所给文章:
────

One night, the jailer gets bored and decides to play a game. For round 1 of the game, he takes a drink of whiskey,and then runs down the hall unlocking each cell. For round 2, he takes a drink of whiskey, and then runs down the
hall locking every other cell (cells 2, 4, 6, ?). For round 3, he takes a drink of whiskey, and then runs down the hall. He visits every third cell (cells 3, 6, 9, ?). If the cell is locked, he unlocks it; if it is unlocked, he locks it. He
repeats this for n rounds, takes a final drink, and passes out.
Some number of prisoners, possibly zero, realizes that their cells are unlocked and the jailer is incapacitated. They immediately escape.
Given the number of cells, determine how many prisoners escape jail.

Input
The first line of input contains a single positive integer. This is the number of lines that follow. Each of the following lines contains a single integer between 5 and 100, inclusive, which is the number of cells n.

Output
For each line, you must print out the number of prisoners that escape when the prison has n cells.

Sample Input
2
5
100

Sample Output
2
10

大致题意
有n个监狱,编号1到n，开始都是关闭的，进行n局游戏，第一局，把所有的监狱都打开，第i(i>=2)局，把编号为 i 的倍数的监狱的状态改变（打开变为关闭或关闭变为打开）。问n局游戏以后，有多少个监狱为打开状态。

思路
用一维数组来记录监狱门的开关状态，模拟进行n次游戏即可

代码如下

#include <iostream> 
#include <cstdio>
#include <cstdlib>
#include <fstream>
#include <math.h>
#include <algorithm>
#include <climits>
#include <cstring>
#include <string>
#include <set>
#include <queue>
#include <stack>
#include <vector>
#include <list>
#include<sstream>
#include<ctime>
using namespace std;

int main()
{
    int t,n,i,j;
    int f[105];
    cin>>t;
    while(t--)
    {
        cin>>n;
        for(i=1;i<=n;i++)
        {
           f[i]=1;
           for(j=2;j<=n;j++)
           if(i%j==0)
           f[i]=!f[i];
       }
       int sum=0;
       for(i=1;i<=n;i++)
       sum+=f[i];
       cout<<sum<<endl;
    }

}

────

所供材料:
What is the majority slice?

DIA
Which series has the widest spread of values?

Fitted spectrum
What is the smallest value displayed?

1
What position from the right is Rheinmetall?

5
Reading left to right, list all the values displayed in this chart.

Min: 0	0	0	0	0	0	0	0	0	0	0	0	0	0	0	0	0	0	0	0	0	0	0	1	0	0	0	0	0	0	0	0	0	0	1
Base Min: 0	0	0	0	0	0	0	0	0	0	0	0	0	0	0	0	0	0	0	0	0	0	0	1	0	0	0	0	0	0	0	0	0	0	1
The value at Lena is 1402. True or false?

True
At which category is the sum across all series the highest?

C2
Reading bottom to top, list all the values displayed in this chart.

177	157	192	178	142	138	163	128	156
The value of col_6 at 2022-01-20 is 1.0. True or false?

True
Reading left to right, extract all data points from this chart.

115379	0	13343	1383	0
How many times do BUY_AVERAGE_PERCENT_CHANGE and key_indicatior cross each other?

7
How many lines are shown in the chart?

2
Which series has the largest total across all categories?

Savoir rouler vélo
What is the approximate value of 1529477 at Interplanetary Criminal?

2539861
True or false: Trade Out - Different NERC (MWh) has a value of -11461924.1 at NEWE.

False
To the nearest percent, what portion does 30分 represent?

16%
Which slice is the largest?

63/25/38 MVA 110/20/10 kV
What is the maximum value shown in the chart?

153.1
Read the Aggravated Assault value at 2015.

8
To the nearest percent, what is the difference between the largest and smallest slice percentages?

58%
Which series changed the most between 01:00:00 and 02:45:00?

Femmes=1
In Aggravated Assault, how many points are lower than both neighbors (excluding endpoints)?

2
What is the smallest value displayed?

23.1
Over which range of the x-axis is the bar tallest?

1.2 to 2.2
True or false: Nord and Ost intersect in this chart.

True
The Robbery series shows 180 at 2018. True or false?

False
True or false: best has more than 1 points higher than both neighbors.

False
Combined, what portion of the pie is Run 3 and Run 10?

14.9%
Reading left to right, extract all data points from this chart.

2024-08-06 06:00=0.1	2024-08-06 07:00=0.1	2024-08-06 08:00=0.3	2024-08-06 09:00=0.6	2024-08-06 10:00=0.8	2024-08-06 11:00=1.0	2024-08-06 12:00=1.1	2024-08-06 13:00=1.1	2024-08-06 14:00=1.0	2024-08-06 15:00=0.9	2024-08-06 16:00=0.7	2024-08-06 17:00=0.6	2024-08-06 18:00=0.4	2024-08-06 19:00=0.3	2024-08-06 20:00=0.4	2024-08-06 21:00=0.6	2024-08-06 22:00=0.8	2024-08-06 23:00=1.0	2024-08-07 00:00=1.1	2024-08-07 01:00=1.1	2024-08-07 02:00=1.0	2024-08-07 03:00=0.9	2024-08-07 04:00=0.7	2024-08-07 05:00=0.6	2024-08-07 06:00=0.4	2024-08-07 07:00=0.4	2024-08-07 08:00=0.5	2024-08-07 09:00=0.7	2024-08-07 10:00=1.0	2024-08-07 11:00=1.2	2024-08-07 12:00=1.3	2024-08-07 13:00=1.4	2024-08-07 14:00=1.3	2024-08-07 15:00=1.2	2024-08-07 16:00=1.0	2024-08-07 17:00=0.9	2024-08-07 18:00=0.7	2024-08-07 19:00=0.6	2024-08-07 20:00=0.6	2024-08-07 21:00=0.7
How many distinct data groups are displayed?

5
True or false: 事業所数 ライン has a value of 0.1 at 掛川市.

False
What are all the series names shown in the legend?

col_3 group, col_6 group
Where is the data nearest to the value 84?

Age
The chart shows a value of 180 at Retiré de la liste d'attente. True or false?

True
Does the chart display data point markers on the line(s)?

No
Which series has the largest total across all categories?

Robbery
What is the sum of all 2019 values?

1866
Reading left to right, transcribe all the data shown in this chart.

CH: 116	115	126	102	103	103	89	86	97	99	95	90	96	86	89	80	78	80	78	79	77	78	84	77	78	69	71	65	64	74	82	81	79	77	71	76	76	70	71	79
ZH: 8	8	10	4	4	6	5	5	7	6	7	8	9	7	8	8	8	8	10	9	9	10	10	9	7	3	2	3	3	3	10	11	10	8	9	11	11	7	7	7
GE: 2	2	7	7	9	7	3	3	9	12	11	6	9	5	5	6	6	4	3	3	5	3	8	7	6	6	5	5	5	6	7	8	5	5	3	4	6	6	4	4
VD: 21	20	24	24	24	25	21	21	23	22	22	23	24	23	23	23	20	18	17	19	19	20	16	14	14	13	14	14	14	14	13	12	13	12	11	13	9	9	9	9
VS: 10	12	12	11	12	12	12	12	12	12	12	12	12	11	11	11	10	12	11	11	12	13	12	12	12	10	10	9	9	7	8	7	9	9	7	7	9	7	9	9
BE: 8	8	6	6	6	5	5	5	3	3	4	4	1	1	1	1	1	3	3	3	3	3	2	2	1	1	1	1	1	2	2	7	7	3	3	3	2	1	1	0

────

根据信息:
[1] 根据所给文章回答：
(a) 第二轮中，狱卒给哪些牢房上锁？
(b) 输入中每个牢房数 n 的取值范围是多少？
(c) 思路部分用什么来记录监狱门的开关状态？
[2] 打印所给文章中从“Some number of”开始、直到并包括“prisoners escape jail.”的那一段，一字不改。
[3] 用两句话概括所给文章。

逐题结果:
[1]
(a) 每隔一间牢房上锁，即 2、4、6 号等牢房。
(b) 5 到 100 之间，包含 5 和 100。
(c) 用一维数组记录。

[2]
Some number of prisoners, possibly zero, realizes that their cells are unlocked and the jailer is incapacitated. They immediately escape.
Given the number of cells, determine how many prisoners escape jail.

[3] n 间监狱起初都是关闭的，要进行 n 局游戏：第一局把所有监狱打开，第 i 局改变编号为 i 的倍数的监狱的状态，问 n 局后有多少监狱处于打开状态，也就是有多少囚犯逃出。解题思路是用一维数组记录监狱门的开关状态，模拟 n 局游戏，文章还附上了实现代码。